• **QUOTED PASSAGE**
========================================

The sound of arrhythmic clapping started around mid-June. Suddenly our little rental house in Vuollerim sounded like the audition venue for the world’s angriest, but least funky, percussionists as short bursts of frantic clapping were punctuated by shouts of ‘bastards!’ and ‘take that you little bugger!”.
The mosquito season had arrived in northern Sweden. And what a season it was.
Of all the clichés I’d read and heard about the north, the one about mosquitos was one I really wanted not to be true. I loathe and detest all flying things. Hell, I’d ban birds if I could. But flying things that bite you? What’s that all about?
According to my friend up here, David, “the whole mosquito thing is overblown – they’re really not that much of a problem unless you’re going fishing by a lake at midnight.”
As my girlfriend Donna hurtled around the house sounding like a cross between Bruce Lee (“Aiiiiiiii-yaa!”) and Father Jack from Irish-British sit com Father Ted (“Feck!”), I repeated these words to David on the phone. I may have shouted them, I can’t remember. I was wrestling with a 4 metre mygga at the time.
He was maddeningly calm.
“Yes, I’ve heard they’re really bad in Vuollerim this year. The worst for 20 years. Someone in Vuollerim posted on Facebook that they’re getting into houses even if the windows are shut.”

========================================

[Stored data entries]
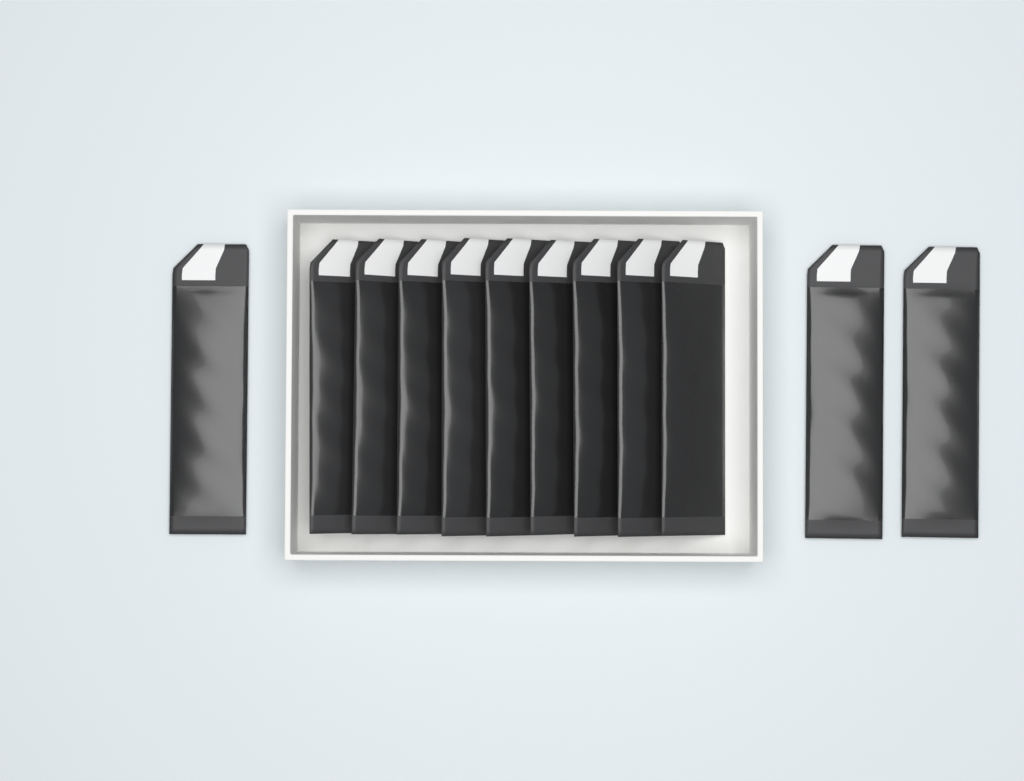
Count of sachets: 12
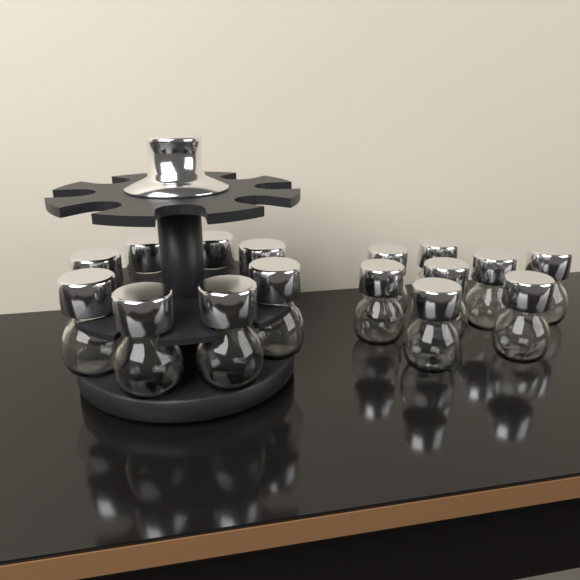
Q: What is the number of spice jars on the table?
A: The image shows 16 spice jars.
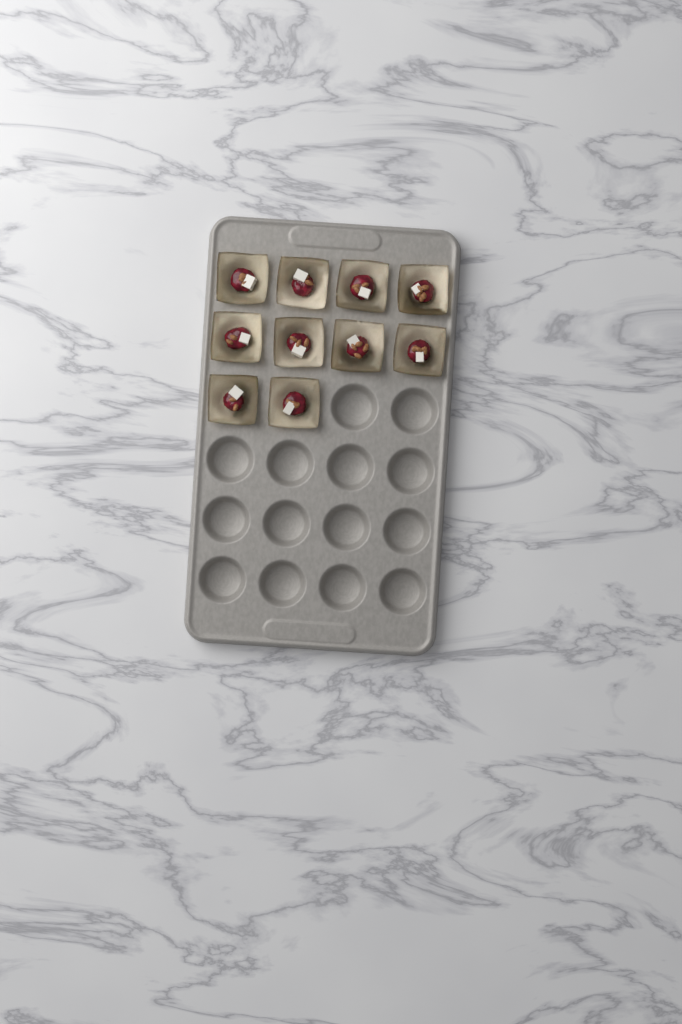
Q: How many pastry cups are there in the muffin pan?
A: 10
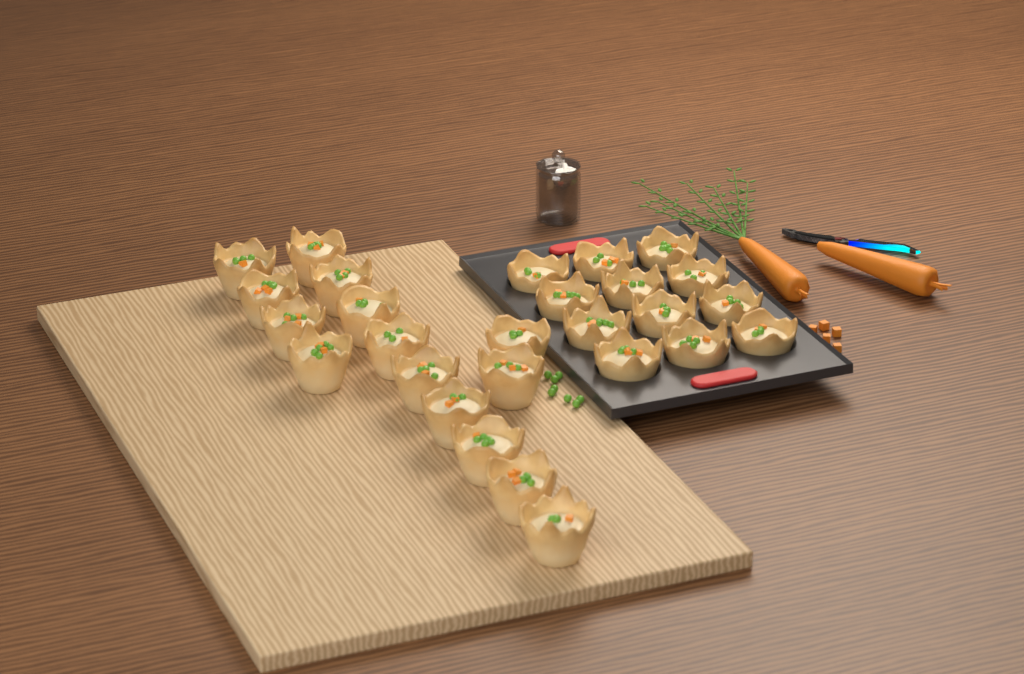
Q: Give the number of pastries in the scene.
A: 27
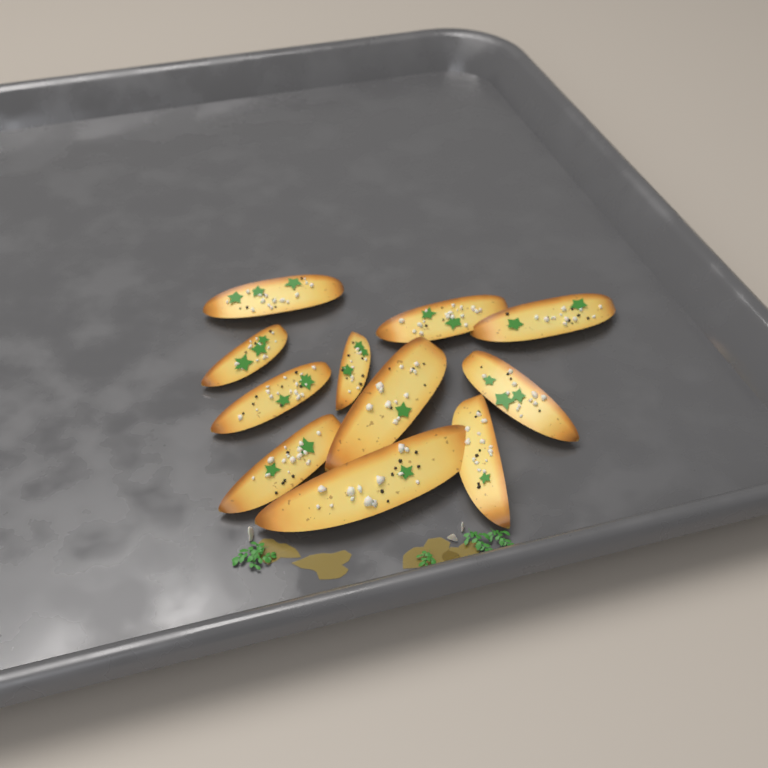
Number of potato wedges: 11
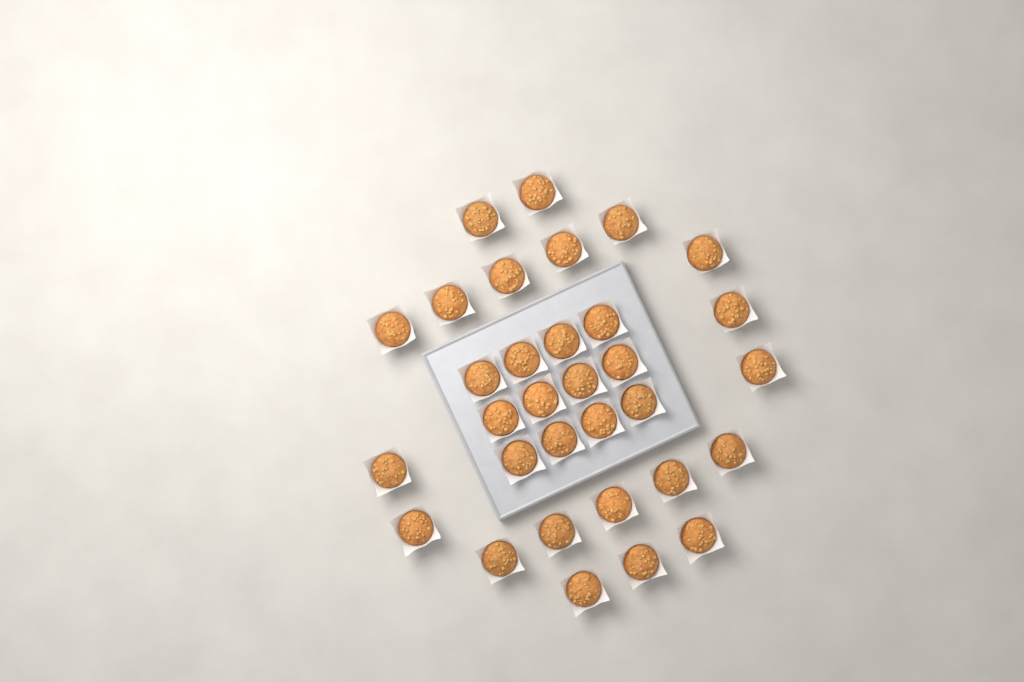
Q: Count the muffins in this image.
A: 32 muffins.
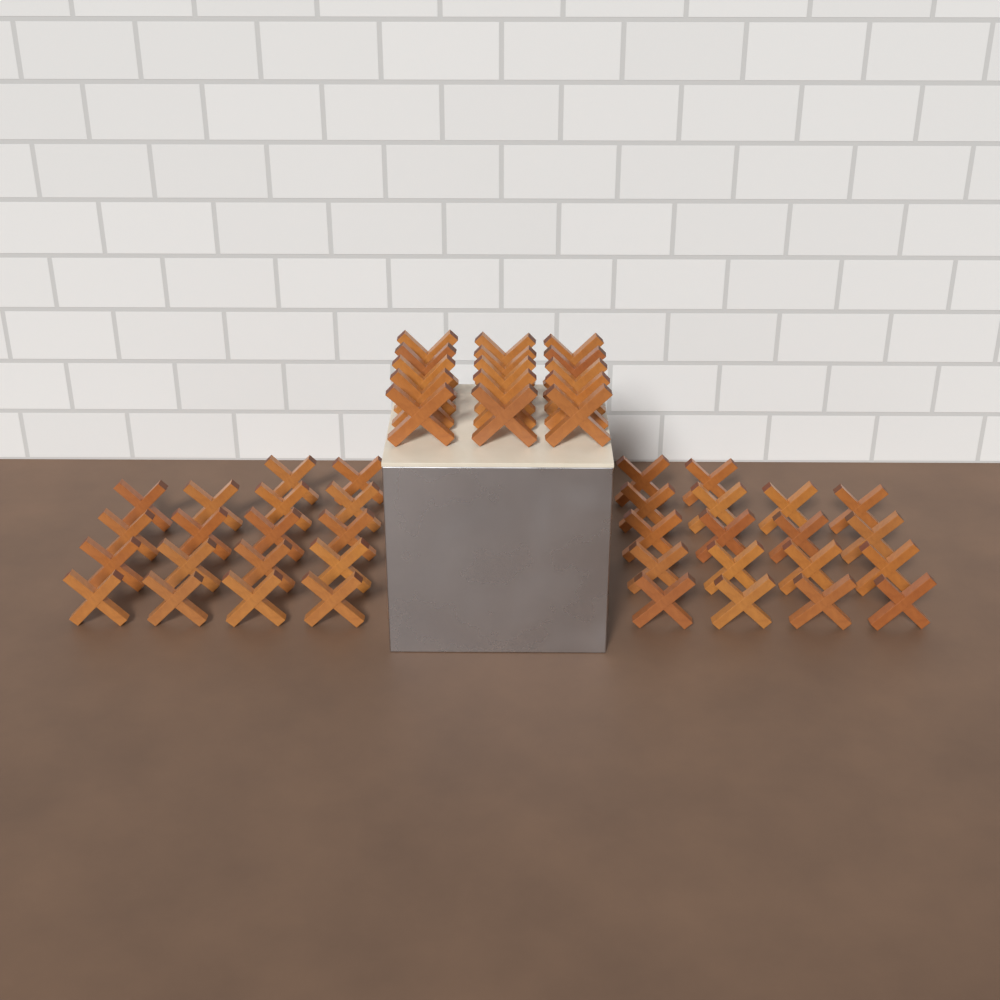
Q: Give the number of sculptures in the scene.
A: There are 51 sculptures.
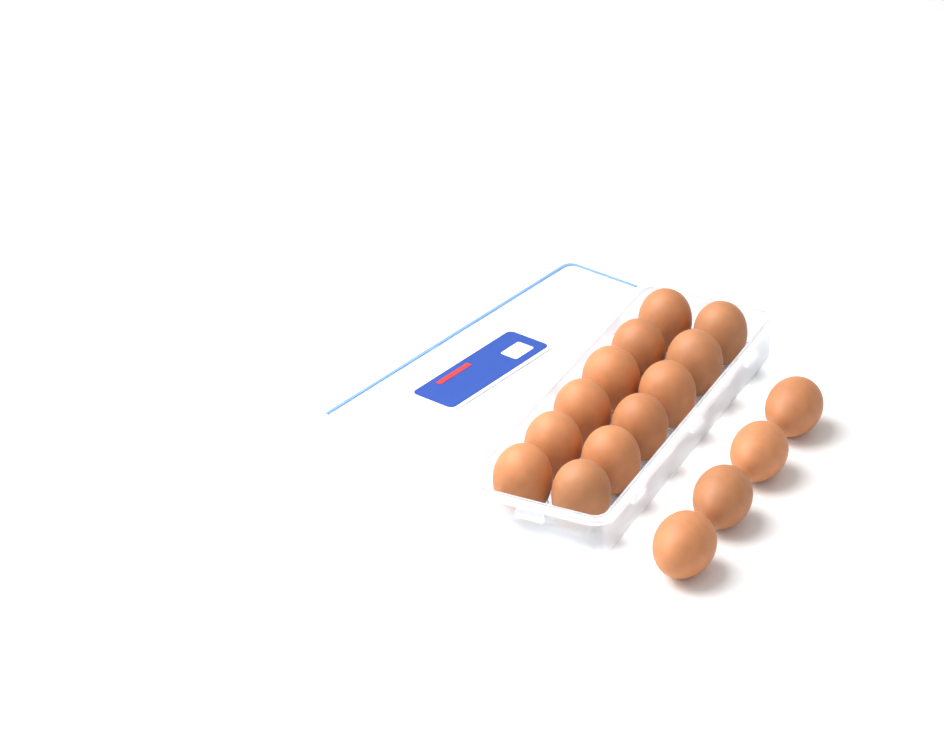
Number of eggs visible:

========================================

• **TO BE DONE**
A. Output, word for word, the part of the passage on the mosquito season that opens with the words containing "Of all the clichés" and closes with "at the time.".
B. Return, without any change, the part of the records that opens with the line containing "Number of potato wedges: 11" and runs through the end of the records, with both ends included and the pictures left out.

• **SOLUTIONS TO THE PROBLEMS**
A.
Of all the clichés I’d read and heard about the north, the one about mosquitos was one I really wanted not to be true. I loathe and detest all flying things. Hell, I’d ban birds if I could. But flying things that bite you? What’s that all about?
According to my friend up here, David, “the whole mosquito thing is overblown – they’re really not that much of a problem unless you’re going fishing by a lake at midnight.”
As my girlfriend Donna hurtled around the house sounding like a cross between Bruce Lee (“Aiiiiiiii-yaa!”) and Father Jack from Irish-British sit com Father Ted (“Feck!”), I repeated these words to David on the phone. I may have shouted them, I can’t remember. I was wrestling with a 4 metre mygga at the time.

B.
Number of potato wedges: 11
Q: Count the muffins in this image.
A: 32 muffins.
Q: Give the number of sculptures in the scene.
A: There are 51 sculptures.
Number of eggs visible:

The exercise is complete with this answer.